**What the task requires:** Print all entries word for word.

**Extracted entries:**
--- Begin ---
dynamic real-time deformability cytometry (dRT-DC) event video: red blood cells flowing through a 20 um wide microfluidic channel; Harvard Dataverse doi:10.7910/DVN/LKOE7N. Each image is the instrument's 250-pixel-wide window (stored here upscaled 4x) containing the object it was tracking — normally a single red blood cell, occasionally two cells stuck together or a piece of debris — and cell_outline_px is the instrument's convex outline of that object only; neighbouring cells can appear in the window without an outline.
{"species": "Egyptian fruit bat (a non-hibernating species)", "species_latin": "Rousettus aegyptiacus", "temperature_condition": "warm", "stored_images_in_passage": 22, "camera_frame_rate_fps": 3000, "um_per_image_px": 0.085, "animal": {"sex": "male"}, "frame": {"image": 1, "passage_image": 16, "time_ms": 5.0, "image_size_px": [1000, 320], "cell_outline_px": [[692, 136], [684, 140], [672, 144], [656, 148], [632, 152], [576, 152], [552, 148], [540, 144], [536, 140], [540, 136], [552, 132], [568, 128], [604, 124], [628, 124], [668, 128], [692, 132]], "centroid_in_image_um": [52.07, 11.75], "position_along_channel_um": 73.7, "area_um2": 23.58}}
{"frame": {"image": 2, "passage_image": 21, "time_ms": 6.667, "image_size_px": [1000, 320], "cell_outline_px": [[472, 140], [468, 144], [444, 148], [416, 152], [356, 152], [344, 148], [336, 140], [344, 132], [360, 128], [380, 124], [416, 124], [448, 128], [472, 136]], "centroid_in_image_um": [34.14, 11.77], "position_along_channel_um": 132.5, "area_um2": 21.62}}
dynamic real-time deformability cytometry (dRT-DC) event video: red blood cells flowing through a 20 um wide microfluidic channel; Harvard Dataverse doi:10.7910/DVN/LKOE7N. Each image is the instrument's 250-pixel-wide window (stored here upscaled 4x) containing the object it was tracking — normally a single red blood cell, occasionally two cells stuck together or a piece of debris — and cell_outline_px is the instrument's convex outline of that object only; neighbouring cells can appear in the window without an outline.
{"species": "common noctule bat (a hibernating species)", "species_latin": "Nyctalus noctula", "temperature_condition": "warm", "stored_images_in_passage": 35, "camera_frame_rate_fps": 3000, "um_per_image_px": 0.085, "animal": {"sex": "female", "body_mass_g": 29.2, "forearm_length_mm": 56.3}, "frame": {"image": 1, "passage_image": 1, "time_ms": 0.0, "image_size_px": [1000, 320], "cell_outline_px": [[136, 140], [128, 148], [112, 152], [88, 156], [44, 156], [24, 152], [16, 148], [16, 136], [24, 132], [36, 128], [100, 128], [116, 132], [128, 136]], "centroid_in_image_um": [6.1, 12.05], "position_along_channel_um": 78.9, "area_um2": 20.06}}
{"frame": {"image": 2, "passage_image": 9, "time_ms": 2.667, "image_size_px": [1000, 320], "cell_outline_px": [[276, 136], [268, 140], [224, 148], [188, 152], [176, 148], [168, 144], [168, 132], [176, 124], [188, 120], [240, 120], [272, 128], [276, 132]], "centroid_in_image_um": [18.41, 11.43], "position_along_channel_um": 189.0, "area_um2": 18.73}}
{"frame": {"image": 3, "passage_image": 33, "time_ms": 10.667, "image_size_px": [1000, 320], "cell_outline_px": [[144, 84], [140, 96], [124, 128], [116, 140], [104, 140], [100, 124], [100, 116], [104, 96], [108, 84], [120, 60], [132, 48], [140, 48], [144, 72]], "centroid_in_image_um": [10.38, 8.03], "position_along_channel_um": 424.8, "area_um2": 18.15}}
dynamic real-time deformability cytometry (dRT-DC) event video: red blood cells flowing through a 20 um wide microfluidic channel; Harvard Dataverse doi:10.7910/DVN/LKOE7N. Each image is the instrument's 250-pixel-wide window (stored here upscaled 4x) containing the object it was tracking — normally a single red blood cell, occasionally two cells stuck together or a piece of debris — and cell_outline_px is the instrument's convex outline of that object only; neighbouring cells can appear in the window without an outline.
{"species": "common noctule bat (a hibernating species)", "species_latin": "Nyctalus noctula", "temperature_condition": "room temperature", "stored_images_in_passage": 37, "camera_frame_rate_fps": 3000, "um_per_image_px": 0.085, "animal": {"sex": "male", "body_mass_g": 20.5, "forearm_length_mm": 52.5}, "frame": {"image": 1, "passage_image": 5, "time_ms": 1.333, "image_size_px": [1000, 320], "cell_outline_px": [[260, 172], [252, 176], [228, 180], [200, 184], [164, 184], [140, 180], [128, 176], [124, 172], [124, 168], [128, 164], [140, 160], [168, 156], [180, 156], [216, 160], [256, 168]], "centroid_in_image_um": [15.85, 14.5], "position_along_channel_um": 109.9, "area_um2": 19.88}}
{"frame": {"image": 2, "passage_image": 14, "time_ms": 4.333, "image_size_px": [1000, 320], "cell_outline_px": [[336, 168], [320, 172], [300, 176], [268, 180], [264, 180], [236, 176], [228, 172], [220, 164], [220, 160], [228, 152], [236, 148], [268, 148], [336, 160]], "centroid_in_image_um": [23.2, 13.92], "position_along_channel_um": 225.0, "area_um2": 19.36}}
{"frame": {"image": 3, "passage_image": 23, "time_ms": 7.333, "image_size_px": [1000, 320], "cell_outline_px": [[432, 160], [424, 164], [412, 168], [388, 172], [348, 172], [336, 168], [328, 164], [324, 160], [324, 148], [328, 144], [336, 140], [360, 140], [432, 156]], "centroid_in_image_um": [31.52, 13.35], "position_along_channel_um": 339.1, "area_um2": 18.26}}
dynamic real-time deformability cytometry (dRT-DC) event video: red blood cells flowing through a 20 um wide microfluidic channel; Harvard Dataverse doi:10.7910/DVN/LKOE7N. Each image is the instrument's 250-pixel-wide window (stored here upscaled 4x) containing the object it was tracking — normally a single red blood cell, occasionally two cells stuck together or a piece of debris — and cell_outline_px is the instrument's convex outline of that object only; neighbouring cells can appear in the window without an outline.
--- End ---
**Solution to the exercise:**
dynamic real-time deformability cytometry (dRT-DC) event video: red blood cells flowing through a 20 um wide microfluidic channel; Harvard Dataverse doi:10.7910/DVN/LKOE7N. Each image is the instrument's 250-pixel-wide window (stored here upscaled 4x) containing the object it was tracking — normally a single red blood cell, occasionally two cells stuck together or a piece of debris — and cell_outline_px is the instrument's convex outline of that object only; neighbouring cells can appear in the window without an outline.
{"species": "Egyptian fruit bat (a non-hibernating species)", "species_latin": "Rousettus aegyptiacus", "temperature_condition": "warm", "stored_images_in_passage": 22, "camera_frame_rate_fps": 3000, "um_per_image_px": 0.085, "animal": {"sex": "male"}, "frame": {"image": 1, "passage_image": 16, "time_ms": 5.0, "image_size_px": [1000, 320], "cell_outline_px": [[692, 136], [684, 140], [672, 144], [656, 148], [632, 152], [576, 152], [552, 148], [540, 144], [536, 140], [540, 136], [552, 132], [568, 128], [604, 124], [628, 124], [668, 128], [692, 132]], "centroid_in_image_um": [52.07, 11.75], "position_along_channel_um": 73.7, "area_um2": 23.58}}
{"frame": {"image": 2, "passage_image": 21, "time_ms": 6.667, "image_size_px": [1000, 320], "cell_outline_px": [[472, 140], [468, 144], [444, 148], [416, 152], [356, 152], [344, 148], [336, 140], [344, 132], [360, 128], [380, 124], [416, 124], [448, 128], [472, 136]], "centroid_in_image_um": [34.14, 11.77], "position_along_channel_um": 132.5, "area_um2": 21.62}}
dynamic real-time deformability cytometry (dRT-DC) event video: red blood cells flowing through a 20 um wide microfluidic channel; Harvard Dataverse doi:10.7910/DVN/LKOE7N. Each image is the instrument's 250-pixel-wide window (stored here upscaled 4x) containing the object it was tracking — normally a single red blood cell, occasionally two cells stuck together or a piece of debris — and cell_outline_px is the instrument's convex outline of that object only; neighbouring cells can appear in the window without an outline.
{"species": "common noctule bat (a hibernating species)", "species_latin": "Nyctalus noctula", "temperature_condition": "warm", "stored_images_in_passage": 35, "camera_frame_rate_fps": 3000, "um_per_image_px": 0.085, "animal": {"sex": "female", "body_mass_g": 29.2, "forearm_length_mm": 56.3}, "frame": {"image": 1, "passage_image": 1, "time_ms": 0.0, "image_size_px": [1000, 320], "cell_outline_px": [[136, 140], [128, 148], [112, 152], [88, 156], [44, 156], [24, 152], [16, 148], [16, 136], [24, 132], [36, 128], [100, 128], [116, 132], [128, 136]], "centroid_in_image_um": [6.1, 12.05], "position_along_channel_um": 78.9, "area_um2": 20.06}}
{"frame": {"image": 2, "passage_image": 9, "time_ms": 2.667, "image_size_px": [1000, 320], "cell_outline_px": [[276, 136], [268, 140], [224, 148], [188, 152], [176, 148], [168, 144], [168, 132], [176, 124], [188, 120], [240, 120], [272, 128], [276, 132]], "centroid_in_image_um": [18.41, 11.43], "position_along_channel_um": 189.0, "area_um2": 18.73}}
{"frame": {"image": 3, "passage_image": 33, "time_ms": 10.667, "image_size_px": [1000, 320], "cell_outline_px": [[144, 84], [140, 96], [124, 128], [116, 140], [104, 140], [100, 124], [100, 116], [104, 96], [108, 84], [120, 60], [132, 48], [140, 48], [144, 72]], "centroid_in_image_um": [10.38, 8.03], "position_along_channel_um": 424.8, "area_um2": 18.15}}
dynamic real-time deformability cytometry (dRT-DC) event video: red blood cells flowing through a 20 um wide microfluidic channel; Harvard Dataverse doi:10.7910/DVN/LKOE7N. Each image is the instrument's 250-pixel-wide window (stored here upscaled 4x) containing the object it was tracking — normally a single red blood cell, occasionally two cells stuck together or a piece of debris — and cell_outline_px is the instrument's convex outline of that object only; neighbouring cells can appear in the window without an outline.
{"species": "common noctule bat (a hibernating species)", "species_latin": "Nyctalus noctula", "temperature_condition": "room temperature", "stored_images_in_passage": 37, "camera_frame_rate_fps": 3000, "um_per_image_px": 0.085, "animal": {"sex": "male", "body_mass_g": 20.5, "forearm_length_mm": 52.5}, "frame": {"image": 1, "passage_image": 5, "time_ms": 1.333, "image_size_px": [1000, 320], "cell_outline_px": [[260, 172], [252, 176], [228, 180], [200, 184], [164, 184], [140, 180], [128, 176], [124, 172], [124, 168], [128, 164], [140, 160], [168, 156], [180, 156], [216, 160], [256, 168]], "centroid_in_image_um": [15.85, 14.5], "position_along_channel_um": 109.9, "area_um2": 19.88}}
{"frame": {"image": 2, "passage_image": 14, "time_ms": 4.333, "image_size_px": [1000, 320], "cell_outline_px": [[336, 168], [320, 172], [300, 176], [268, 180], [264, 180], [236, 176], [228, 172], [220, 164], [220, 160], [228, 152], [236, 148], [268, 148], [336, 160]], "centroid_in_image_um": [23.2, 13.92], "position_along_channel_um": 225.0, "area_um2": 19.36}}
{"frame": {"image": 3, "passage_image": 23, "time_ms": 7.333, "image_size_px": [1000, 320], "cell_outline_px": [[432, 160], [424, 164], [412, 168], [388, 172], [348, 172], [336, 168], [328, 164], [324, 160], [324, 148], [328, 144], [336, 140], [360, 140], [432, 156]], "centroid_in_image_um": [31.52, 13.35], "position_along_channel_um": 339.1, "area_um2": 18.26}}
dynamic real-time deformability cytometry (dRT-DC) event video: red blood cells flowing through a 20 um wide microfluidic channel; Harvard Dataverse doi:10.7910/DVN/LKOE7N. Each image is the instrument's 250-pixel-wide window (stored here upscaled 4x) containing the object it was tracking — normally a single red blood cell, occasionally two cells stuck together or a piece of debris — and cell_outline_px is the instrument's convex outline of that object only; neighbouring cells can appear in the window without an outline.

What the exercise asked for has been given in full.